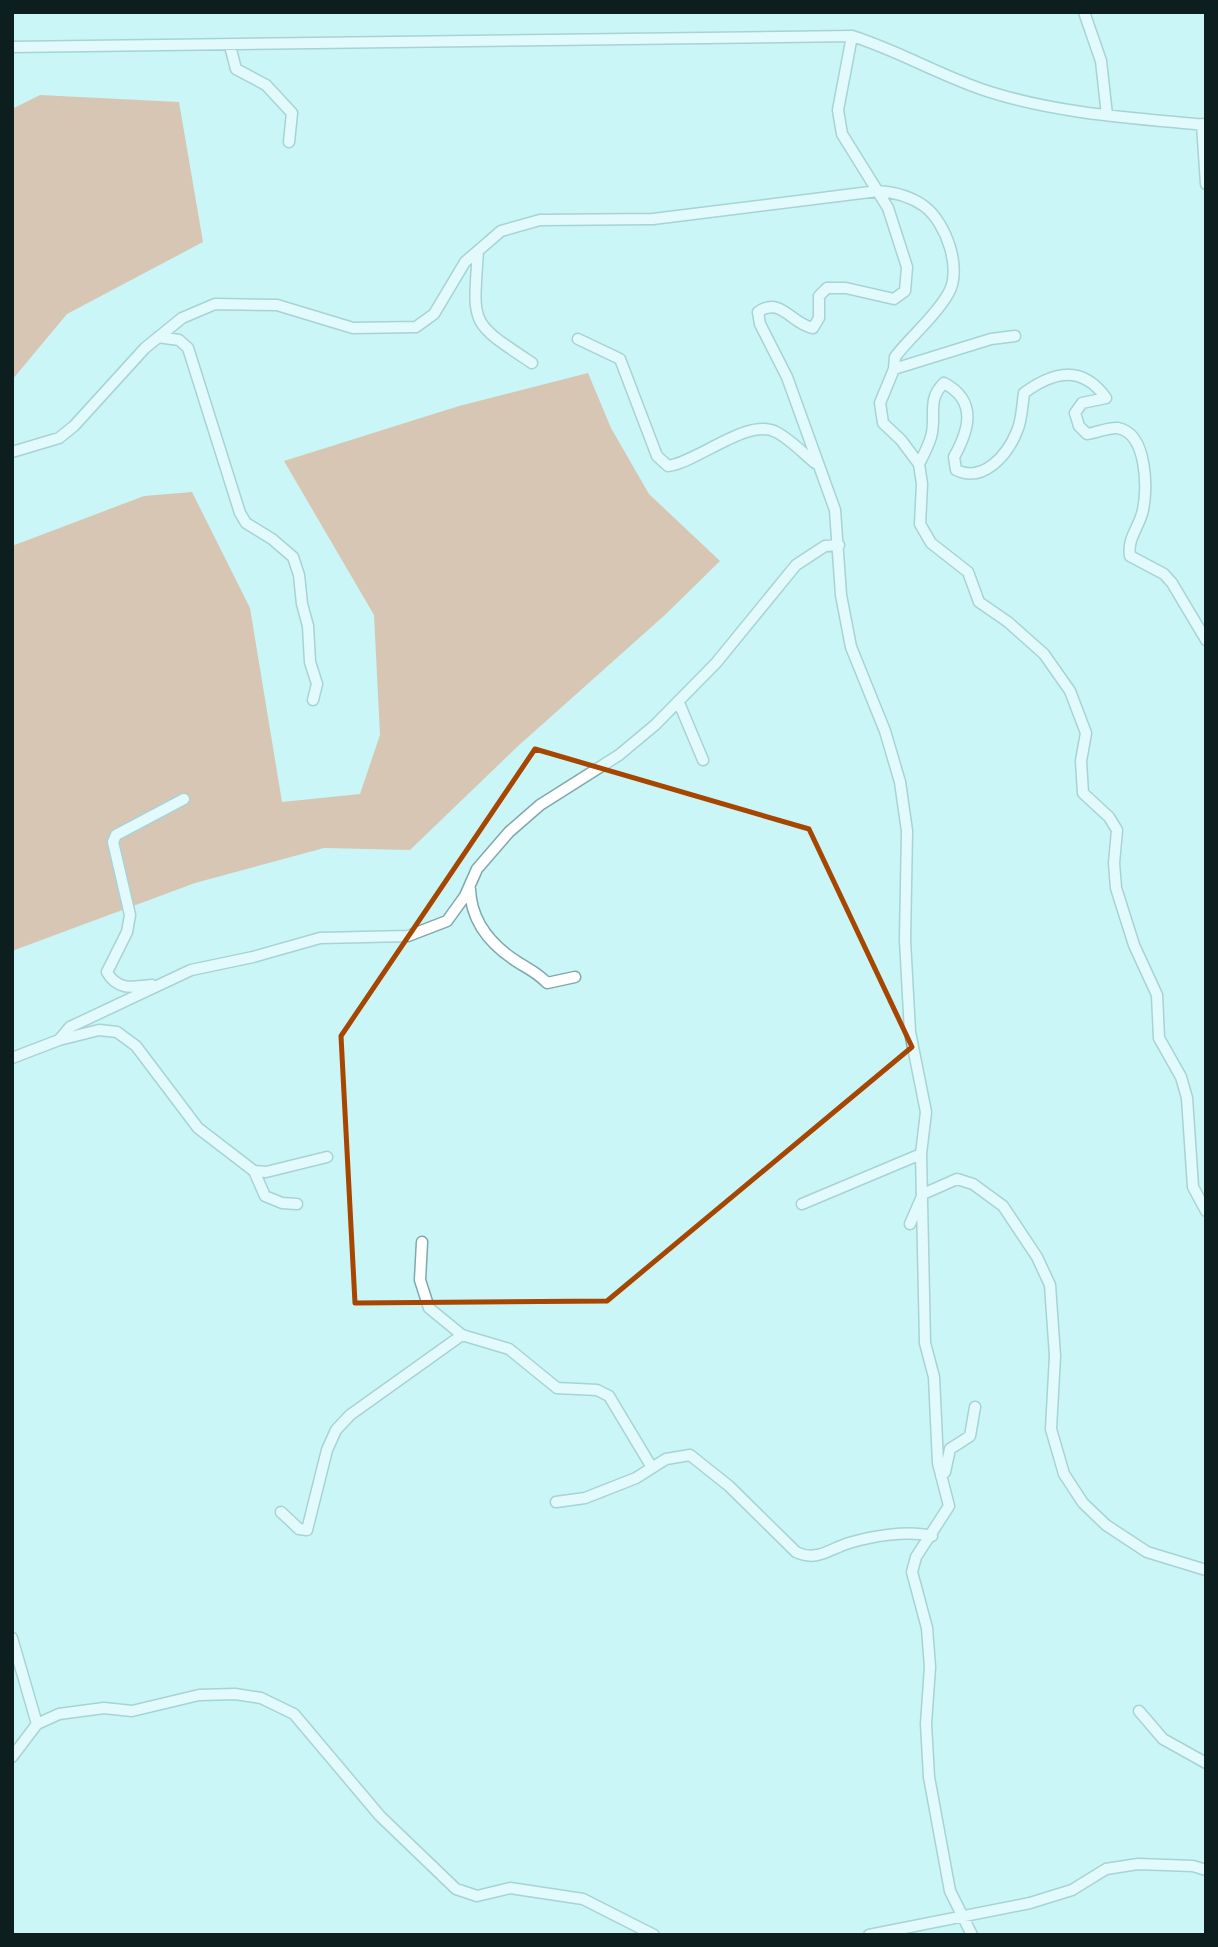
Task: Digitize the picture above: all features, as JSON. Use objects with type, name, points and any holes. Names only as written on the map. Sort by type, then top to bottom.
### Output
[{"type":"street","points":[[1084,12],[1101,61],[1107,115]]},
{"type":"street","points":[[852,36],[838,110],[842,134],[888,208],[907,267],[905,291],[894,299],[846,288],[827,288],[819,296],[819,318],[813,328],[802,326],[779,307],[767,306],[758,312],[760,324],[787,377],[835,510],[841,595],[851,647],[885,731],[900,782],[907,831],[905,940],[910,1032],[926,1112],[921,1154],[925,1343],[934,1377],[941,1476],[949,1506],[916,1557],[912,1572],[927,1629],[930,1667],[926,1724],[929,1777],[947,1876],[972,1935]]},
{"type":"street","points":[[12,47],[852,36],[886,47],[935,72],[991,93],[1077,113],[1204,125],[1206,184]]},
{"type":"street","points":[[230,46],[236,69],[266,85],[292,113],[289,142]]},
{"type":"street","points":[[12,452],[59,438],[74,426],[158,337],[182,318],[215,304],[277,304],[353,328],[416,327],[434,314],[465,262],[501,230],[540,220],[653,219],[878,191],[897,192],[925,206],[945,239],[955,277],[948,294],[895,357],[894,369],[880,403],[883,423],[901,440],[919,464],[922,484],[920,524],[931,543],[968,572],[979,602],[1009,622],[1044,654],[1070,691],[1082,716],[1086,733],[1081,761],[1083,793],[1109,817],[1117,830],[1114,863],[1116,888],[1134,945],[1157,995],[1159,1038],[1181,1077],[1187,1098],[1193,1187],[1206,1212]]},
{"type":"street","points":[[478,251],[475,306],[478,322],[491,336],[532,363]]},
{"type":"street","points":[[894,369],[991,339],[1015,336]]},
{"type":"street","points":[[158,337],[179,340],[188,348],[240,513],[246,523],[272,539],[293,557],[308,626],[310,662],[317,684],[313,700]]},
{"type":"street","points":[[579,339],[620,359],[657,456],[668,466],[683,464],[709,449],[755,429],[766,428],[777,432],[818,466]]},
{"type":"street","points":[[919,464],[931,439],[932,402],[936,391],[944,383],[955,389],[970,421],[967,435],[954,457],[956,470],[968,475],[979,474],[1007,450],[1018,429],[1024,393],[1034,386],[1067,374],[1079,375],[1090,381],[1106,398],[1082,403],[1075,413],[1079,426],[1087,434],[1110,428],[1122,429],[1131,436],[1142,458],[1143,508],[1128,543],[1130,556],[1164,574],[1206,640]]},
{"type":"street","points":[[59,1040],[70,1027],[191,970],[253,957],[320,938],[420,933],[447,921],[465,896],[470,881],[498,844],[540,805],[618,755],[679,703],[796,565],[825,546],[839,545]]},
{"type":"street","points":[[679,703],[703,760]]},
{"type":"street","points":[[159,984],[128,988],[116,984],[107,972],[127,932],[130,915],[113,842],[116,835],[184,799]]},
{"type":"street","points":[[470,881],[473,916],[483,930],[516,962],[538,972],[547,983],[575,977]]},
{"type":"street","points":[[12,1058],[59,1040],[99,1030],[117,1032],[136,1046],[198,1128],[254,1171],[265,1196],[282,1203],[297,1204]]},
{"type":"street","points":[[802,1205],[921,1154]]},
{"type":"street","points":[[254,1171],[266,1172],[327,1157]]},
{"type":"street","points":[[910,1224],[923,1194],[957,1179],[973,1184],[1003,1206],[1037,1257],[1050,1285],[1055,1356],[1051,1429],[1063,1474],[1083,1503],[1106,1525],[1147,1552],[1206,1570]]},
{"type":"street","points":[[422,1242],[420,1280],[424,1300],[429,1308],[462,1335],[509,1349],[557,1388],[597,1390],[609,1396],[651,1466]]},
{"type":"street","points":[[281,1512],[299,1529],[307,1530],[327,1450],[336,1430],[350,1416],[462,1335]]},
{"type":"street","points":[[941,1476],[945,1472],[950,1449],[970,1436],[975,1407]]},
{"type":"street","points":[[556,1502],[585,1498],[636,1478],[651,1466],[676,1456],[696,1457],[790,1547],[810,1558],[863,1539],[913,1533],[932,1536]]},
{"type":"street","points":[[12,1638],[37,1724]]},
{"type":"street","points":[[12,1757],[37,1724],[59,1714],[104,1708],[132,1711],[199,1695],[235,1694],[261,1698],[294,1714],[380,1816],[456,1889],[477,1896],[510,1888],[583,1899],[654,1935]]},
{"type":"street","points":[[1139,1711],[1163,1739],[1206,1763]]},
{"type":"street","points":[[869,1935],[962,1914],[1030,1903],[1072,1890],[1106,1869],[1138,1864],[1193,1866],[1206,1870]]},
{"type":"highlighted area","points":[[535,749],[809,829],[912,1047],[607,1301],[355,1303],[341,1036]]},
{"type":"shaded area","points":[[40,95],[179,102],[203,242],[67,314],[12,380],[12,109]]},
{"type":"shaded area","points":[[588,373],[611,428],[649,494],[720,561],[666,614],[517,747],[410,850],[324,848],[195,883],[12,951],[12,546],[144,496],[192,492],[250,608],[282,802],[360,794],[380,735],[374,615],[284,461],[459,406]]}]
◇ ◇ ◇ ◇ ◇ ◇ ◇
■ ABOUT THIS EXERCISE ■
An exact, image-free transcript of the material is required.

■ RESULT OF THE TASK ■
Task: Digitize the picture above: all features, as JSON. Use objects with type, name, points and any holes. Names only as written on the map. Sort by type, then top to bottom.
### Output
[{"type":"street","points":[[1084,12],[1101,61],[1107,115]]},
{"type":"street","points":[[852,36],[838,110],[842,134],[888,208],[907,267],[905,291],[894,299],[846,288],[827,288],[819,296],[819,318],[813,328],[802,326],[779,307],[767,306],[758,312],[760,324],[787,377],[835,510],[841,595],[851,647],[885,731],[900,782],[907,831],[905,940],[910,1032],[926,1112],[921,1154],[925,1343],[934,1377],[941,1476],[949,1506],[916,1557],[912,1572],[927,1629],[930,1667],[926,1724],[929,1777],[947,1876],[972,1935]]},
{"type":"street","points":[[12,47],[852,36],[886,47],[935,72],[991,93],[1077,113],[1204,125],[1206,184]]},
{"type":"street","points":[[230,46],[236,69],[266,85],[292,113],[289,142]]},
{"type":"street","points":[[12,452],[59,438],[74,426],[158,337],[182,318],[215,304],[277,304],[353,328],[416,327],[434,314],[465,262],[501,230],[540,220],[653,219],[878,191],[897,192],[925,206],[945,239],[955,277],[948,294],[895,357],[894,369],[880,403],[883,423],[901,440],[919,464],[922,484],[920,524],[931,543],[968,572],[979,602],[1009,622],[1044,654],[1070,691],[1082,716],[1086,733],[1081,761],[1083,793],[1109,817],[1117,830],[1114,863],[1116,888],[1134,945],[1157,995],[1159,1038],[1181,1077],[1187,1098],[1193,1187],[1206,1212]]},
{"type":"street","points":[[478,251],[475,306],[478,322],[491,336],[532,363]]},
{"type":"street","points":[[894,369],[991,339],[1015,336]]},
{"type":"street","points":[[158,337],[179,340],[188,348],[240,513],[246,523],[272,539],[293,557],[308,626],[310,662],[317,684],[313,700]]},
{"type":"street","points":[[579,339],[620,359],[657,456],[668,466],[683,464],[709,449],[755,429],[766,428],[777,432],[818,466]]},
{"type":"street","points":[[919,464],[931,439],[932,402],[936,391],[944,383],[955,389],[970,421],[967,435],[954,457],[956,470],[968,475],[979,474],[1007,450],[1018,429],[1024,393],[1034,386],[1067,374],[1079,375],[1090,381],[1106,398],[1082,403],[1075,413],[1079,426],[1087,434],[1110,428],[1122,429],[1131,436],[1142,458],[1143,508],[1128,543],[1130,556],[1164,574],[1206,640]]},
{"type":"street","points":[[59,1040],[70,1027],[191,970],[253,957],[320,938],[420,933],[447,921],[465,896],[470,881],[498,844],[540,805],[618,755],[679,703],[796,565],[825,546],[839,545]]},
{"type":"street","points":[[679,703],[703,760]]},
{"type":"street","points":[[159,984],[128,988],[116,984],[107,972],[127,932],[130,915],[113,842],[116,835],[184,799]]},
{"type":"street","points":[[470,881],[473,916],[483,930],[516,962],[538,972],[547,983],[575,977]]},
{"type":"street","points":[[12,1058],[59,1040],[99,1030],[117,1032],[136,1046],[198,1128],[254,1171],[265,1196],[282,1203],[297,1204]]},
{"type":"street","points":[[802,1205],[921,1154]]},
{"type":"street","points":[[254,1171],[266,1172],[327,1157]]},
{"type":"street","points":[[910,1224],[923,1194],[957,1179],[973,1184],[1003,1206],[1037,1257],[1050,1285],[1055,1356],[1051,1429],[1063,1474],[1083,1503],[1106,1525],[1147,1552],[1206,1570]]},
{"type":"street","points":[[422,1242],[420,1280],[424,1300],[429,1308],[462,1335],[509,1349],[557,1388],[597,1390],[609,1396],[651,1466]]},
{"type":"street","points":[[281,1512],[299,1529],[307,1530],[327,1450],[336,1430],[350,1416],[462,1335]]},
{"type":"street","points":[[941,1476],[945,1472],[950,1449],[970,1436],[975,1407]]},
{"type":"street","points":[[556,1502],[585,1498],[636,1478],[651,1466],[676,1456],[696,1457],[790,1547],[810,1558],[863,1539],[913,1533],[932,1536]]},
{"type":"street","points":[[12,1638],[37,1724]]},
{"type":"street","points":[[12,1757],[37,1724],[59,1714],[104,1708],[132,1711],[199,1695],[235,1694],[261,1698],[294,1714],[380,1816],[456,1889],[477,1896],[510,1888],[583,1899],[654,1935]]},
{"type":"street","points":[[1139,1711],[1163,1739],[1206,1763]]},
{"type":"street","points":[[869,1935],[962,1914],[1030,1903],[1072,1890],[1106,1869],[1138,1864],[1193,1866],[1206,1870]]},
{"type":"highlighted area","points":[[535,749],[809,829],[912,1047],[607,1301],[355,1303],[341,1036]]},
{"type":"shaded area","points":[[40,95],[179,102],[203,242],[67,314],[12,380],[12,109]]},
{"type":"shaded area","points":[[588,373],[611,428],[649,494],[720,561],[666,614],[517,747],[410,850],[324,848],[195,883],[12,951],[12,546],[144,496],[192,492],[250,608],[282,802],[360,794],[380,735],[374,615],[284,461],[459,406]]}]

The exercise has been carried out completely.